Hybrid and Energi versions of the Fusion make the answer even less friendly. Those cars usually give up trunk space because of the battery. So if your Fusion is not a standard gas sedan, the chances get worse, not better. A gas Fusion is the best-case version here, and even then a 75 inch TV is pushing past what makes sense.
There is a reason many retailers nudge buyers toward delivery for large TVs. That is not just upselling. It is because once you get into the 65 inch and 75 inch range, normal cars stop being practical. Retail guidance often treats 65 inches and above as the point where delivery or a larger vehicle makes more sense. That lines up with common sense too. A big TV is not like a microwave or a lamp. It is more like carrying a thin door made of glass and electronics.
If you already own the TV and the box is gone, you might be tempted to think the problem is solved. Not really. The bare panel may be easier to angle into the cabin, but that also means there is less protection if something presses against it. One small shift, one bad strap, or one sharp edge from the seat frame can do real damage. Without the original box and foam, the ride gets riskier, not safer.
So what is the real-world answer? If you mean a boxed 75 inch TV from the store, a Ford Fusion is usually not the right vehicle. You may be able to make it fit in some unusual setup with the box partly into the trunk and partly into the cabin, but it would be awkward at best and risky at worst. If you mean the TV without the box, maybe it could be angled into the car in some cases, but it still would not be a smart or safe plan for most people.

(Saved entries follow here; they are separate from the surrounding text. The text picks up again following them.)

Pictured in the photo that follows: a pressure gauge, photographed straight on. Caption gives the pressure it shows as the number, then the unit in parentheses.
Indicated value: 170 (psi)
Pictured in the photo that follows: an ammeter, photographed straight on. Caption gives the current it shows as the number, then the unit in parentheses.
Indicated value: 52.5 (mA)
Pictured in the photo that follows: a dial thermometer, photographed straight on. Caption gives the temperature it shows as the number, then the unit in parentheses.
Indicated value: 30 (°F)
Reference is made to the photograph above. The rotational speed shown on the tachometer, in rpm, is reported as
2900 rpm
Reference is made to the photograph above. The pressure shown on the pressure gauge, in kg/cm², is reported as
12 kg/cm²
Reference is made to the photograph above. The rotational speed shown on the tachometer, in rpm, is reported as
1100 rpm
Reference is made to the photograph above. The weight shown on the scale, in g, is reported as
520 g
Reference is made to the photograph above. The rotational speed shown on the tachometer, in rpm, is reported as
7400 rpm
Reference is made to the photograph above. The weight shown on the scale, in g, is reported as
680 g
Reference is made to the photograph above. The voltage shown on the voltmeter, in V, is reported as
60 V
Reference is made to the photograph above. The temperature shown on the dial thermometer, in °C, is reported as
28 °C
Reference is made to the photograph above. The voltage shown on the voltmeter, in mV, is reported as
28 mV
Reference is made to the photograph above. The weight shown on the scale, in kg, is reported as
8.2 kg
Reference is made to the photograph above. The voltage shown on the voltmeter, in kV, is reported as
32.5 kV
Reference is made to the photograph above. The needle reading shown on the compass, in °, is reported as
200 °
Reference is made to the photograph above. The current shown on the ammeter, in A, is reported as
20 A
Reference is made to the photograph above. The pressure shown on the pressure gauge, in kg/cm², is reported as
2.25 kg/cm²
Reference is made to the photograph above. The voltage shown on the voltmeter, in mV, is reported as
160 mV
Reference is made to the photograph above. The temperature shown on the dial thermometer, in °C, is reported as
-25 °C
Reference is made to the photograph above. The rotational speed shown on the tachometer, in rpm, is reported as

The better move is to use store delivery, borrow an SUV, rent a small cargo van, or ask a friend with a hatchback, crossover, or pickup. That kind of vehicle gives the TV a chance to ride upright and stable, which is exactly what you want. A Ford Fusion is a good commuter, a good road-trip sedan, and a good grocery runner. It is just not a natural home for a 75 inch television.
If you want the shortest honest answer, here it is. Can a 75 inch TV fit in a Ford Fusion? In the box, usually no, or at least not in a way that makes good sense. Out of the box, maybe in some cases, but still not a move most people should trust. When the TV gets this large, the question stops being about squeezing it in and starts being about getting it home without cracking the screen.
So if you are in the parking lot doing mental geometry with your trunk open, save yourself the stress. A 75 inch TV and a Ford Fusion are usually a bad match. You might win the puzzle and still lose the screen. At that size, the smarter answer is not better angles. It is a better vehicle.